À Lyon, 2500 personnes réunies pour sauver le loup

Manifestants et activistes se sont regroupés samedi après-midi place Bellecour pour dénoncer la proposition du préfet d'augmenter les tirs de défense contre les loups.

Manifestation contre la chasse aux loups

Cortège de la manifestation contre la chasse aux loups

Non à la chasse aux loups. Dans une ambiance d'indignation générale, ils étaient près de 2500 place Bellecour, pour défendre l'animal. Activistes, journalistes et naturalistes ont pris la parole pour protester contre la proposition du préfet de région Michel Delpuech d'augmenter de six les tirs de défense (lorsque les éleveurs sont directement confrontés au prédateur) contre les loups en 2016.

Dans le cadre d’un plan de régulation nationale, l’État avait fixé le nombre de loups pouvant être tués à 36 pour l’année 2015-2016. Mi-décembre 2015, 34 loups avaient déjà été abattus.

"Certains troupeaux ne sont même pas gardés"

Sur l'estrade, devant la statue de Louis XIV, Fabrice Nicolino, journaliste à Charlie Hebdo et grand défenseur du loup, est intervenu : "Nous n'en voulons pas aux éleveurs mais à l'État. D'ailleurs, nous ne refusons pas le dialogue avec les éleveurs. Pour protéger les troupeaux, il ne faut pas chasser le loup mais utiliser des méthodes de protection adaptées. Certains troupeaux ne sont même pas gardés, ce n'est pas normal."

"Pour avoir vécu en Alaska, je sais qu'il n'y a rien de plus plaisant que d'entendre ce cri du loup. [...] Nous ne voulons pas que ce cri disparaisse de notre planète", a ajouté Paul Watson, activiste américain et ancien membre de Greenpeace, avant d'inviter la foule à imiter le cri de l'animal.

Au micro, l'activiste Paul Watson

Au micro, l'activiste Paul Watson

Le vice-président de la société française d'étude et de protection des mammifères (SFEPM), Pierre Rigaux, a constaté : "Aujourd'hui, nous sommes capables d'envoyer des satellites dans l'espace. Nous ne serions pas capables d'élever les troupeaux sans les protéger des loups ? C'est évidemment absurde".

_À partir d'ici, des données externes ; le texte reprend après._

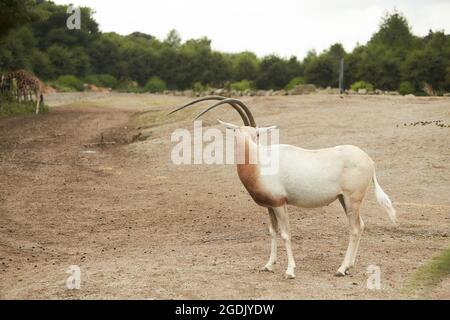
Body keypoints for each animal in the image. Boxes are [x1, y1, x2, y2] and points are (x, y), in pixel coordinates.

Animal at [170, 96, 398, 278]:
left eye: (258, 134)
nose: (259, 140)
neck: (258, 162)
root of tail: (369, 160)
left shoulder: (280, 203)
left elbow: (286, 234)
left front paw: (289, 271)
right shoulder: (270, 205)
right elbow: (272, 232)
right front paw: (268, 265)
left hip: (352, 199)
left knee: (354, 228)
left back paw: (341, 269)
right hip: (344, 199)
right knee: (361, 225)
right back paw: (349, 266)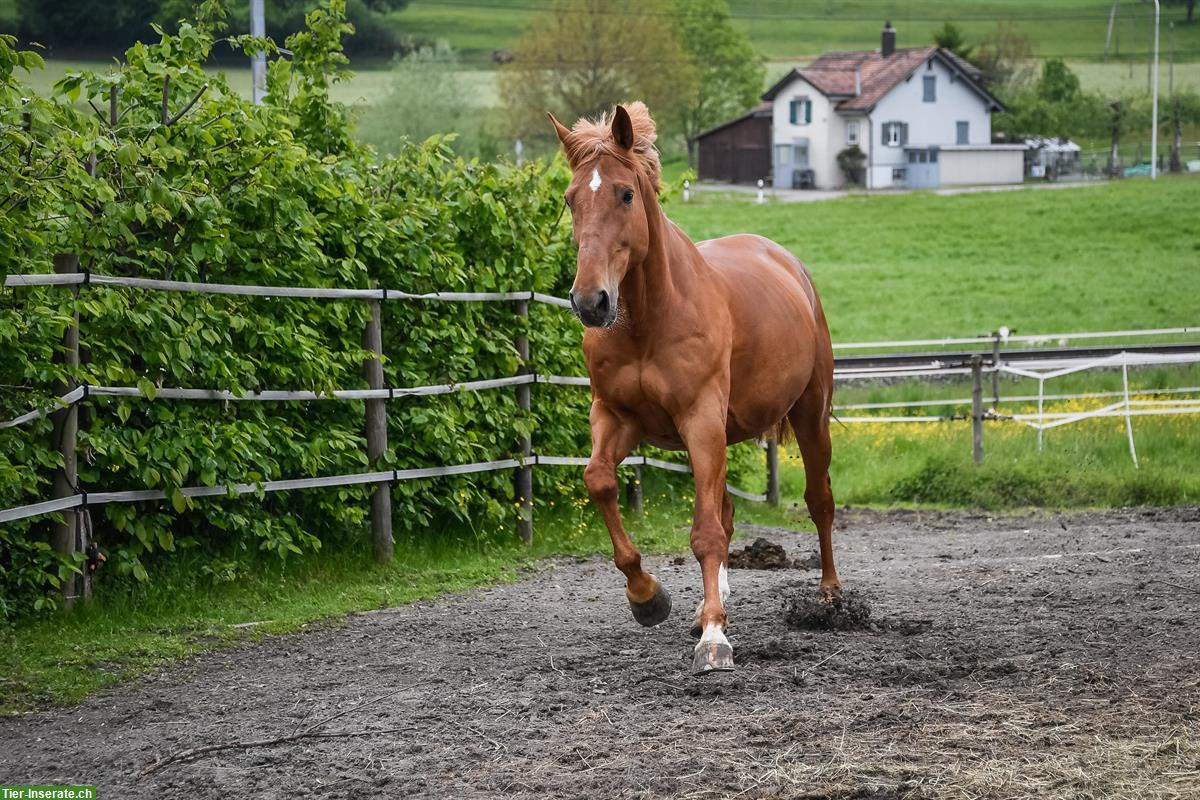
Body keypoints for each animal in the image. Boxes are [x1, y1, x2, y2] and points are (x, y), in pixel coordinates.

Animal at [549, 101, 840, 676]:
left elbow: (705, 532)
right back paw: (713, 602)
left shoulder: (700, 417)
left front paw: (713, 639)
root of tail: (789, 263)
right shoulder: (615, 417)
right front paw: (648, 598)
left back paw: (830, 595)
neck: (649, 319)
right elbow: (599, 481)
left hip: (808, 416)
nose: (591, 301)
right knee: (726, 514)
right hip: (720, 435)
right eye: (571, 199)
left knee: (819, 501)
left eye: (625, 194)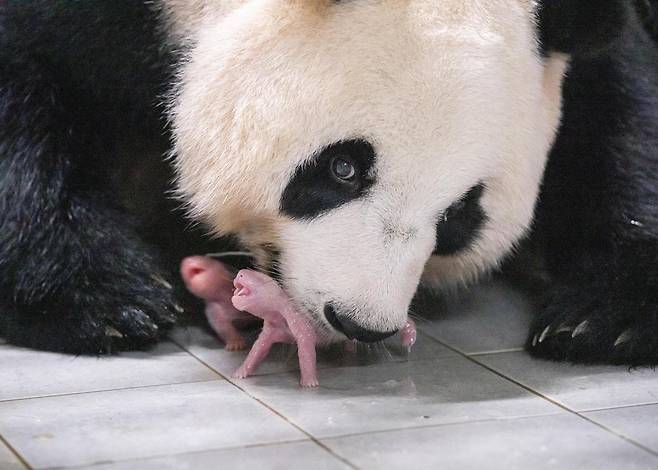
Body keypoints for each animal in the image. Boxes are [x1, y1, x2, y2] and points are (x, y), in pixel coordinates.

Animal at [0, 1, 652, 366]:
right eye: (343, 168)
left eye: (460, 216)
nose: (360, 322)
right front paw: (106, 299)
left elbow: (619, 110)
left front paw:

Après une petite heure, le cortège s'est mis en route vers la place Guichard.

36 loups abattus en un an

"Le but est d’atteindre un équilibre entre la protection de l’espèce à long terme, mais aussi la protection des troupeaux des éleveurs, qui restent menacés. Nous faisons attention à protéger le loup mais il reste nuisible", justifie la préfecture d’Auvergne-Rhône Alpes, contactée par la rédaction. Pour l'instant, le ministère de l'Environnement n'a pas validé la proposition du préfet. Ce dernier recevra les représentants du collectif CAP Loup le 2 février prochain.

Catherine, bibliothécaire venue manifester à Lyon, s'indigne de cette violence envers l'animal : "Le loup symbolise notre inconscient collectif et nous refusons de nous y confronter. Dans les contes, on lui donne toujours le mauvais rôle. En réalité il n'est pas une menace pour l'être humain."